The decoding stage is the most severe computational bottleneck in text generation, as the AI must constantly and repeatedly look back to generate new steps forward. This is why AI models often type their answers word for word, and why they slow down significantly as conversations get longer.
So when this text states that the new architecture achieved a significant speedup of 15.6x during the decoding phase at a 1 million token sequence length, this means that the model found a structural shortcut to generate an answer nearly 16x faster per token. It directly solves the bottlenecks that typically cause AI chatbots to freeze or stutter when processing large amounts of information.
Evolution of the MiniMax M series and the birth of “Forge”
At the product level, MiniMax has consistently evolved its model from a simple text generation interface to an autonomous worker.
The M2 series pioneered an “interleaved thinking” protocol in which the model alternates between natural language planning traces and explicit tool calls within a single trajectory. Rather than removing intermediate thought chain blocks between execution turns, M2 adds the complete thought history directly to the conversational context. This plan persistence prevents state drift and allows the model to gracefully recover from runtime errors and modify its strategy based on environmental feedback.
To train these long-term workflows, MiniMax built Forge, a scalable agent-native reinforcement learning system. Forge separates execution into three independent modules: the agent side, the middleware abstraction layer (gateway server and data pool), and the training/inference engine.
As MiniMax engineer Olive Song explained on the ThurdAI podcast, “What we realized is that there’s a lot of potential for small models like this if you train reinforcement learning with a large number of environments and agents… but it’s not that easy,” adding that this environment training took up a significant portion of the team’s development timeline. To accommodate the extreme trajectory length differences common in multi-step agent environments, Forge implements two key engineering solutions.
-
Windowed FIFO scheduling: A training scheduler that maps sliding windows onto generation queues. This enables greedy, high-throughput fetching of completed tasks within a window, preventing cluster idle time, while strictly enforcing FIFO boundaries to maintain distribution stability and avoid gradient oscillations.
-
Combining prefix trees: Optimization to restructure batch training into tree computation. Completions that share the same conversation prefix are computed only once in the forward pass before branching. This eliminates redundant calculations and speeds up training by up to 40x with zero approximation errors.
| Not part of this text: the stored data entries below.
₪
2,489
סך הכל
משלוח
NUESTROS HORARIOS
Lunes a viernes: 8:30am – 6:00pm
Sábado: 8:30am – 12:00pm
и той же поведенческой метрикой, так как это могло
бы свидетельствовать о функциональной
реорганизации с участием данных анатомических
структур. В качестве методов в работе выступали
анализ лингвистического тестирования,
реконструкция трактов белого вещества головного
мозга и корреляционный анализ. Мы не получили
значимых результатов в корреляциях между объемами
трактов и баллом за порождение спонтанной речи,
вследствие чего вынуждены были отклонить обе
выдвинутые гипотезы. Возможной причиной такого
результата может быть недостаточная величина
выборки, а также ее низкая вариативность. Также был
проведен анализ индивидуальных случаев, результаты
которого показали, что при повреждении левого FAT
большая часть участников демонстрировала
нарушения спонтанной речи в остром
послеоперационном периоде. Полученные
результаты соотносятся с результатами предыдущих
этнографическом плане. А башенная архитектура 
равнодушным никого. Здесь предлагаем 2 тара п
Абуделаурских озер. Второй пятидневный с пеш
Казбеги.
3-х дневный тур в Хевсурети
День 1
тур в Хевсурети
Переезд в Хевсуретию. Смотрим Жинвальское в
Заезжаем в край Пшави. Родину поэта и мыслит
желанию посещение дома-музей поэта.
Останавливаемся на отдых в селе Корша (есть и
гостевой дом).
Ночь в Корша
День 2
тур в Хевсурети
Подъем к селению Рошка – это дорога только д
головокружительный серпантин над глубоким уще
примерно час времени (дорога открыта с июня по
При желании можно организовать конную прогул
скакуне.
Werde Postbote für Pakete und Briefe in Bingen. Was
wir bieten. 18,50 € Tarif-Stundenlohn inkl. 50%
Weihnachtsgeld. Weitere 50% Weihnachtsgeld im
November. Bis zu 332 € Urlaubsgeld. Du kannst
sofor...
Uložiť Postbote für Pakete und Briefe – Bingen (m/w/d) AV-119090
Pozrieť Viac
This hardening infrastructure directly spawned the M2.7 checkpoint and moved the series toward “self-evolution.” Operating within an automated agent harness, M2.7 acts as an independent machine learning engineer. The model profiles its active training runs, diagnoses anomalies, reads logs, and automatically modifies its codebase and configuration.
According to MiniMax, M2.7 successfully handled 30% to 50% of its unique development workflows.
In OpenAI’s rigorous MLE Bench Lite suite of tests for autonomous ML research capabilities, the M2.7 achieved a medal winning rate of 66.6% across an independent 24-hour trial, effectively tying Google’s closed-weight Gemini 3.1 Pro.
The continued pace from M2 to M2.5, which famously completed 30% of internal tasks and 80% of newly committed code at MiniMax headquarters, highlights a broader vision.
As the MiniMax team noted during the introduction phase, “We believe that M2.5 offers virtually limitless possibilities for the development and operation of agents in the economy.”
With a technical report and MSA technical blog on the horizon codifying the success of the M2 generation, MiniMax is making it clear that the next frontier in AI is converting mini-activation footprints into maximum real-world intelligence.